Sea turtle conservationists have a pair of citizen-scientists in Puerta Vallarta to thank for a new affordable and more environmentally friendly way to incubate the eggs of threatened sea turtles.
Karla de la Pena and Jorge Bolivar, two friends from Puerta Vallarta, recently won the “Build a Better Box” contest sponsored by the U.S. and Mexico-based foundations Sea of Change and The Science Exchange.
The contest’s goal was to invent a better alternative for conservationists wanting to incubate sea turtle eggs than the nonbiodegradable Styrofoam coolers currently used around the world.
“I’m so proud of our interns, grateful for all the innovative design contest entries, and excited about the results of this first step in finding a sustainable alternative for incubating sea turtle eggs,” said Katherine Comer Santos, director of the Science Exchange International Sea Turtle Internship Program, which was responsible for building and testing the prototypes.
“Hopefully we can kick the Styrofoam habit and make our sea turtle conservation projects green all over the world.”
De la Pena, owner of an ecotour company for divers, and Bolivar, a restaurateur, designed a simple, biodegradable woven basket inspired by the wild vines and palms that surround them in Puerta Vallarta.
The Science Exchange officials said the pair’s easy-to-create incubator met all the contest’s requirements: that it be sturdy and light while allowing gas exchange; that it maintain a constant temperature around 30 C; that it keep out predators; that it be nontoxic, biodegradable or use post-consumer material; and that it be low-cost and easy to assemble.
The pair received a cash prize and a trip to the nesting beach in San Pancho, Nayarit, where The Science Exchange built and judged all the contest finalist prototypes this past summer. Each prototype was filled with 23 kilograms of moist sand and a thermometer and stayed on the beach under an incubation tent for 45 days, the average time it takes for olive ridley turtle eggs to hatch.
Worldwide, many vulnerable sea turtles’ nesting beaches are managed by humans to protect the nests from poaching and other threats. The Styrofoam coolers are a low-cost, effective way to ensure nest protection and temperature control, but they have a low recycling rate, especially in many of the tropical countries working to protect the turtles.

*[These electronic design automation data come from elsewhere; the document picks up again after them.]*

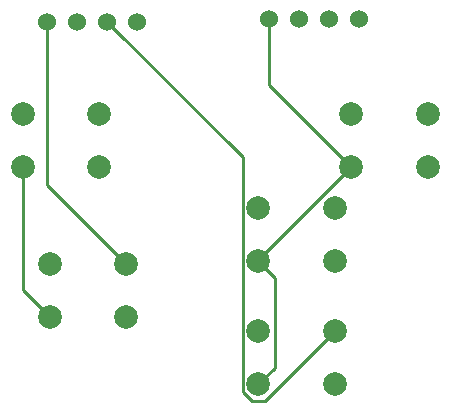
<source format=gtl>
G04 Layer: TopLayer*
G04 EasyEDA v6.4.19.5, 2021-05-28T13:43:00+08:00*
G04 7cfbce2159fd45c6b0b03f1904d68946,ce7df3decd3943efa2da757d0dc3e78d,10*
G04 Gerber Generator version 0.2*
G04 Scale: 100 percent, Rotated: No, Reflected: No *
G04 Dimensions in millimeters *
G04 leading zeros omitted , absolute positions ,4 integer and 5 decimal *
%FSLAX45Y45*%
%MOMM*%

%ADD11C,0.2600*%
%ADD12C,1.5240*%
%ADD13C,2.0000*%

%LPD*%
D11*
X3423920Y3171444D02*
G01*
X2835147Y2582671D01*
X2719324Y2582671D01*
X2644647Y2657347D01*
X2644647Y4645152D01*
X1498600Y5791200D01*
X1658620Y3742944D02*
G01*
X990600Y4410710D01*
X990600Y5791200D01*
X780034Y4562855D02*
G01*
X780034Y3521455D01*
X1008634Y3292855D01*
X2773934Y3762755D02*
G01*
X2913888Y3622802D01*
X2913888Y2861310D01*
X2773934Y2721355D01*
X3561334Y4562855D02*
G01*
X2773934Y3775455D01*
X2773934Y3762755D01*
X3561334Y4562855D02*
G01*
X2870200Y5253989D01*
X2870200Y5816600D01*
D12*
G01*
X2870200Y5816600D03*
G01*
X3124200Y5816600D03*
G01*
X3378200Y5816600D03*
G01*
X3632200Y5816600D03*
G01*
X990600Y5791200D03*
G01*
X1244600Y5791200D03*
G01*
X1498600Y5791200D03*
G01*
X1752600Y5791200D03*
D13*
G01*
X1008506Y3742893D03*
G01*
X1658493Y3742893D03*
G01*
X1658493Y3292906D03*
G01*
X1008506Y3292906D03*
G01*
X2773806Y3171393D03*
G01*
X3423793Y3171393D03*
G01*
X3423793Y2721406D03*
G01*
X2773806Y2721406D03*
G01*
X2773806Y4212793D03*
G01*
X3423793Y4212793D03*
G01*
X3423793Y3762806D03*
G01*
X2773806Y3762806D03*
G01*
X3561206Y5012893D03*
G01*
X4211193Y5012893D03*
G01*
X4211193Y4562906D03*
G01*
X3561206Y4562906D03*
G01*
X779906Y5012893D03*
G01*
X1429893Y5012893D03*
G01*
X1429893Y4562906D03*
G01*
X779906Y4562906D03*
M02*

</source>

In addition, Styrofoam is a pervasive and persistent marine pollutant that can be ingested by fish, seabirds, sea turtles and marine mammals.
The sphere-shaped woven basket designed by de la Pena and Bolivar was made of a dried Mexican tropical vine called cuamecate and lined with natural palm fiber.
Science Exchange officials said they particularly liked the fact that a secure lid could be easily added to the basket’s design, that it was cheaply and easily made and that local communities could learn to construct the boxes as a source of income.